Because existing theories of fluid dynamics failed, Kavokine and his colleagues delved deeper into the properties of the graphene walls. Such an approach is unusual for studying fluids, Kavokine says. “In hydrodynamics, the wall is just a wall, and you don’t care what the wall is made of. We realized that at the nanoscale, it actually becomes very important.” In particular, Kavokine realized that quantum effects at the graphene-water interface could produce friction by allowing the flowing water to dissipate energy into the flowing electrons in the graphene.
Surprisingly, the COVID-19 pandemic aided the research. “There was a steep theoretical learning curve to tackle this problem,” Kavokine says. “I had to read a lot of fundamental books and learn new things, and being in lockdown for several months really helped that.”
One crucial factor was that some of the electrons in graphene can move freely through the material. In addition, those electrons can interact with water molecules electromagnetically. That’s because each water molecule has a slightly positively charged end and a slightly negatively charged end due to the oxygen atom pulling more strongly on the electron cloud than the hydrogen atoms.

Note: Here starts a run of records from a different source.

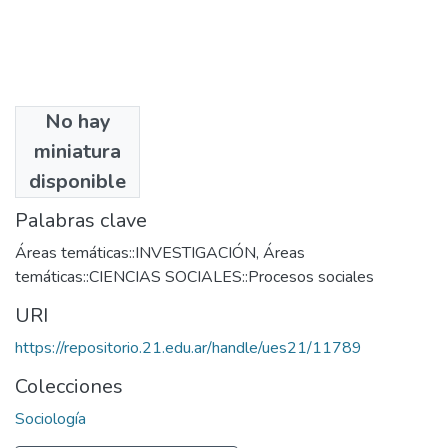
No hay
Autores
miniatura
Cervio, Ana Lucía
disponible
Palabras clave
Áreas temáticas::INVESTIGACIÓN
,
Áreas
temáticas::CIENCIAS SOCIALES::Procesos sociales
URI
https://repositorio.21.edu.ar/handle/ues21/11789
Colecciones
Sociología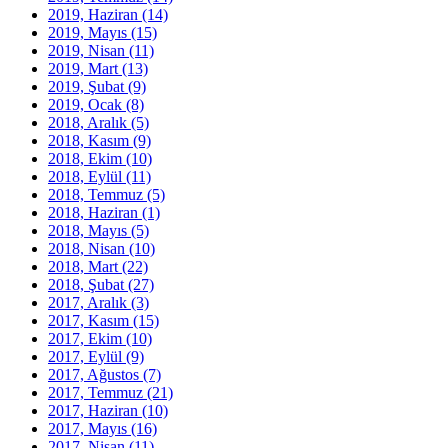
2019, Haziran
(14)
2019, Mayıs
(15)
2019, Nisan
(11)
2019, Mart
(13)
2019, Şubat
(9)
2019, Ocak
(8)
2018, Aralık
(5)
2018, Kasım
(9)
2018, Ekim
(10)
2018, Eylül
(11)
2018, Temmuz
(5)
2018, Haziran
(1)
2018, Mayıs
(5)
2018, Nisan
(10)
2018, Mart
(22)
2018, Şubat
(27)
2017, Aralık
(3)
2017, Kasım
(15)
2017, Ekim
(10)
2017, Eylül
(9)
2017, Ağustos
(7)
2017, Temmuz
(21)
2017, Haziran
(10)
2017, Mayıs
(16)
2017, Nisan
(11)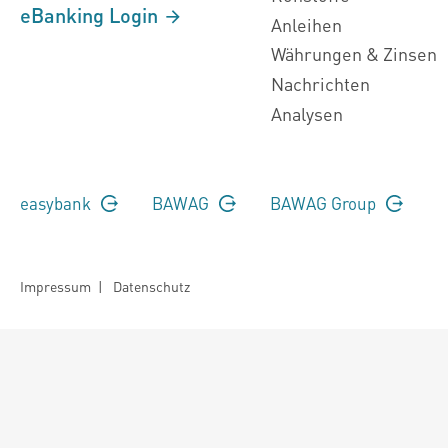
eBanking Login
Anleihen
Währungen & Zinsen
Nachrichten
Analysen
easybank
BAWAG
BAWAG Group
Impressum
|
Datenschutz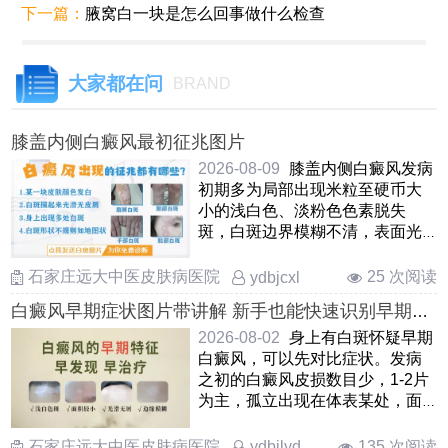
下一篇：
腋窝白一块是怎么回事做什么检查
大家都在问
BRAND
膝盖内侧白癜风最初征兆图片
2026-08-09
膝盖内侧白癜风发病
初期多为局部出现米粒至硬币大
小的浅白色、淡粉色色素脱失
斑，白斑边界模糊不清，表面光
滑无鳞屑、无萎缩，多数患者
……
石家庄远大中医皮肤病医院
25 次阅读
ydbjcxl
白癜风早期症状图片带讲解 新手也能快速识别早期白
斑
2026-08-02
身上有白斑怀疑早期
白癜风，可以先对比症状。发病
之初的白癜风皮损数目少，1-2片
为主，孤立出现在体表某处，面
积小，不痛不痒，形状各异，大
小 ……
石家庄远大中医皮肤病医院
135 次阅读
ydbjlyd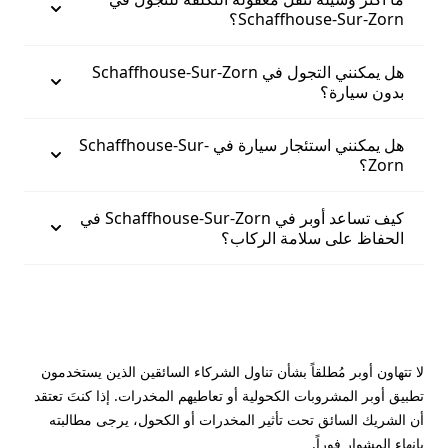
Schaffhouse-Sur-Zorn؟
هل يمكنني التجول في Schaffhouse-Sur-Zorn
بدون سيارة؟
هل يمكنني استئجار سيارة في Schaffhouse-Sur-
Zorn؟
كيف تساعد أوبر في Schaffhouse-Sur-Zorn في
الحفاظ على سلامة الركاب؟
لا تتهاون أوبر مُطلقاً بشأن تناول الشركاء السائقين الذين يستخدمون
تطبيق أوبر المشروبات الكحولية أو تعاطيهم المخدرات. إذا كنتَ تعتقد
أن الشريك السائق تحت تأثير المخدرات أو الكحول، يرجى مطالبته
بإنهاء المشوار فوراً.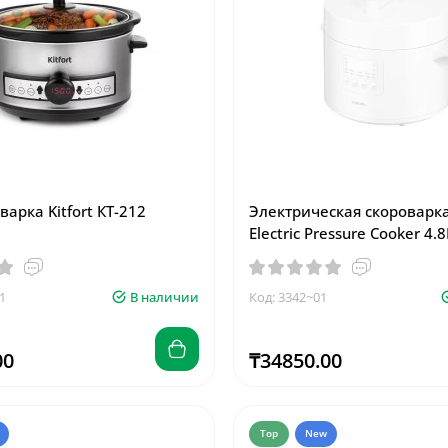
арка Kitfort КТ-212
Электрическая скороварка
Electric Pressure Cooker 4
1
В наличии
Код: 3342~01
00
₸34850.00
Top
New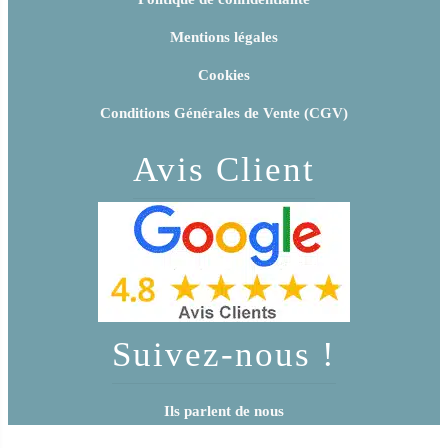
Mentions légales
Cookies
Conditions Générales de Vente (CGV)
Avis Client
Suivez-nous !
Ils parlent de nous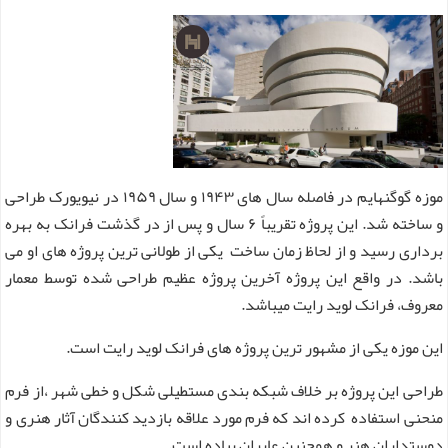
موزه گوگنهایم در فاصله سال های ۱۹۴۳ و سال ۱۹۵۹ در نیویورک طراحی
و ساخته شد. این پروژه تقریباً ۶ سال و پس از در گذشت فرانک به بهره
برداری رسید و از لحاظ زمان ساخت یکی از طولانی ترین پروژه های او می
باشد. در واقع این پروژه آخرین پروژه عظیم طراحی شده توسط معمار
معروف، فرانک لوید رایت میباشد.
این موزه یکی از مشهور ترین پروژه های فرانک لوید رایت است.
طراحی این پروژه بر خلاف شبکه بندی مستطیلی شکل و خطی شهر ،از فرم
منحنی استفاده کرده‌ اند که فرم مورد علاقه بازدید کنندگان آثار هنری و
دوستداران هنر و همچنین عابران پیاده است.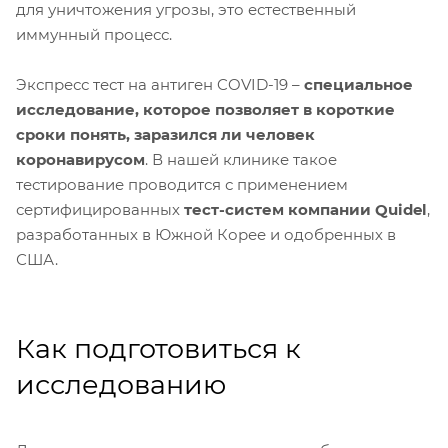
для уничтожения угрозы, это естественный
иммунный процесс.
Экспресс тест на антиген COVID-19 –
специальное
исследование, которое позволяет в короткие
сроки понять, заразился ли человек
коронавирусом
. В нашей клинике такое
тестирование проводится с применением
сертифицированных
тест-систем компании Quidel
,
разработанных в Южной Корее и одобренных в
США.
Как подготовиться к
исследованию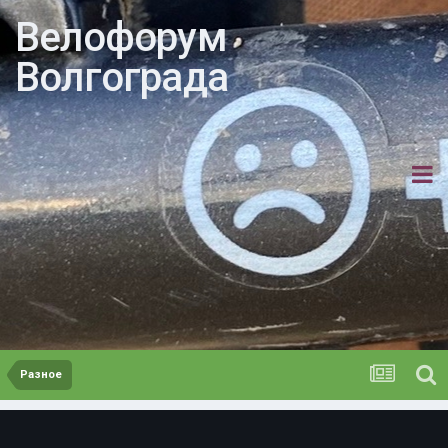
Велофорум
Волгограда
Разное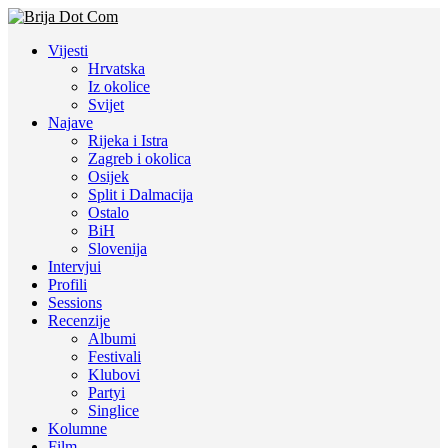
Vijesti
Hrvatska
Iz okolice
Svijet
Najave
Rijeka i Istra
Zagreb i okolica
Osijek
Split i Dalmacija
Ostalo
BiH
Slovenija
Intervjui
Profili
Sessions
Recenzije
Albumi
Festivali
Klubovi
Partyi
Singlice
Kolumne
Film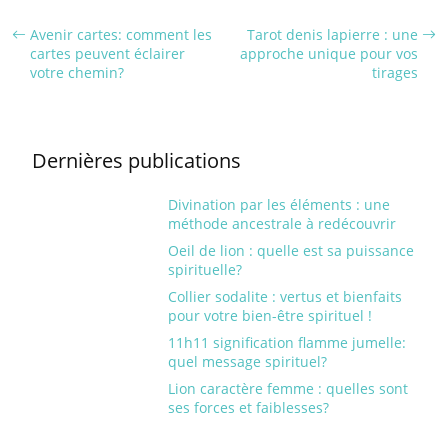
Avenir cartes: comment les
Tarot denis lapierre : une
cartes peuvent éclairer
approche unique pour vos
votre chemin?
tirages
Dernières publications
Divination par les éléments : une
méthode ancestrale à redécouvrir
Oeil de lion : quelle est sa puissance
spirituelle?
Collier sodalite : vertus et bienfaits
pour votre bien-être spirituel !
11h11 signification flamme jumelle:
quel message spirituel?
Lion caractère femme : quelles sont
ses forces et faiblesses?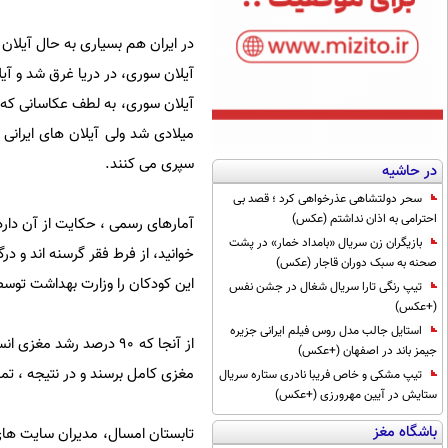
در ایران هم بسیاری به حال آیلان 
آیلان سوری، در دریا غرق شد و آیل
میلادی شد ولی آیلان های ایرانی 
سپری می کنند.
در حاشیه
سحر دولتشاهی عذرخواهی کرد ؛ قصد بی
احترامی به اذان نداشتم (عکس)
بازیگران زن سریال «بامداد خمار» در پشت
خوانید، از فرط فقر گرسنه اند و در
صحنه به سبک دوران قاجار (عکس)
این کودکان را وزارت بهداشت توس
تیپ رنگی تارا سریال شغال در جشن نفس
(+عکس)
استایل جالب مدل روس فیلم ایرانی جزیره
جیمز باند در اصفهان (+عکس)
مغزی کامل برسند و در نتیجه ، تما
تیپ مشکی و خاص فریبا نادری ستاره سریال
ستایش در آیین مهرورزی (+عکس)
باشگاه مغز
تابستان امسال، مدیران سایت های 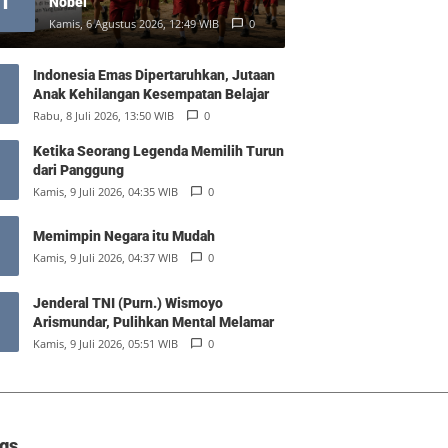
1
Nobel
Kamis, 6 Agustus 2026, 12:49 WIB
0
Indonesia Emas Dipertaruhkan, Jutaan
Anak Kehilangan Kesempatan Belajar
Rabu, 8 Juli 2026, 13:50 WIB
0
Ketika Seorang Legenda Memilih Turun
dari Panggung
Kamis, 9 Juli 2026, 04:35 WIB
0
Memimpin Negara itu Mudah
Kamis, 9 Juli 2026, 04:37 WIB
0
Jenderal TNI (Purn.) Wismoyo
Arismundar, Pulihkan Mental Melamar
Kamis, 9 Juli 2026, 05:51 WIB
0
gs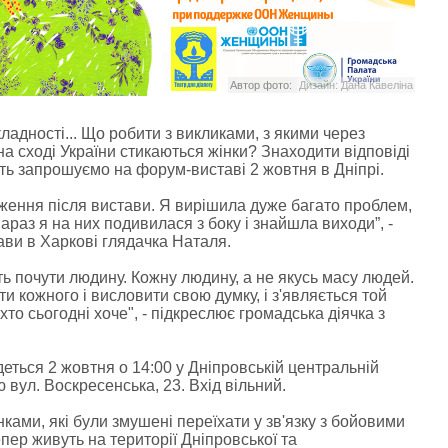
Автор фото:
Дизайн: Дана Кавеліна
ладності... Що робити з викликами, з якими через
 на сході України стикаються жінки? Знаходити відповіді
сть запрошуємо на форум-виставі 2 жовтня в Дніпрі.
ення після вистави. Я вирішила дуже багато проблем,
Зараз я на них подивилася з боку і знайшла виходи”, -
ави в Харкові глядачка Наталя.
ть почути людину. Кожну людину, а не якусь масу людей.
ти кожного і висловити свою думку, і з'являється той
хто сьогодні хоче", - підкреслює громадська діячка з
еться 2 жовтня о 14:00 у Дніпровській центральній
ю вул. Воскресенська, 23. Вхід вільний.
ами, які були змушені переїхати у зв'язку з бойовими
епер живуть на території Дніпровської та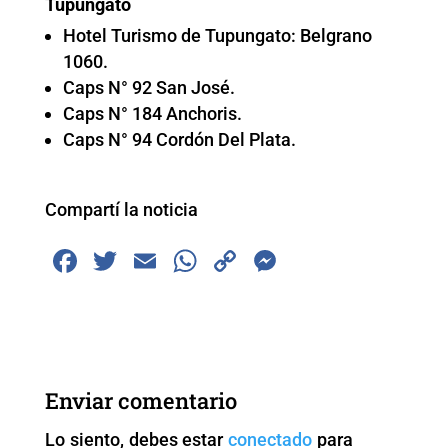
Tupungato
Hotel Turismo de Tupungato: Belgrano
1060.
Caps N° 92 San José.
Caps N° 184 Anchoris.
Caps N° 94 Cordón Del Plata.
Compartí la noticia
F
T
E
W
C
M
a
wi
m
h
o
e
c
tt
ai
at
p
ss
e
er
l
s
y
e
b
A
Li
n
Enviar comentario
o
p
n
g
Lo siento, debes estar
conectado
para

In the researchers’ explanation, electrons in the graphene wall move along with passing water molecules. But the electrons tend to slightly lag behind, slowing the molecules. This effect is known as electronic or quantum friction and has only previously been considered as a factor in interactions between two solids or a single particle and a solid.
The situation is more complex, however, when it involves a liquid, where many molecules interact all together. The electrons and water molecules jiggle due to their heat energy. If they happen to jiggle at the same frequency, an effect called a resonance occurs that increases the quantum friction force. This resonance effect is largest for nanotubes with well-aligned layers, since the motion of electrons between the layers is in sync with that of the water molecules.
This newfound interaction between liquids and solids went unnoticed until now for two main reasons, says Kavokine. Firstly, the resulting friction is so slight that it would be negligible for materials with rougher surfaces. Secondly, the effect relies on the electrons taking some time to adjust to the moving water molecules. Molecular simulations can’t detect the friction because they use the Born-Oppenheimer approximation, which assumes that electrons adapt instantly to the motion of nearby atoms.
The new study is theoretical, so the researchers say experiments are needed to confirm their proposal and explore some of its counterintuitive consequences. They also point out that there is a need for improved simulations that don’t rely on the Born-Oppenheimer approximation. “I’m hoping that this changes our way of dealing with these systems and brings new theoretical tools to other problems,” Kavokine says.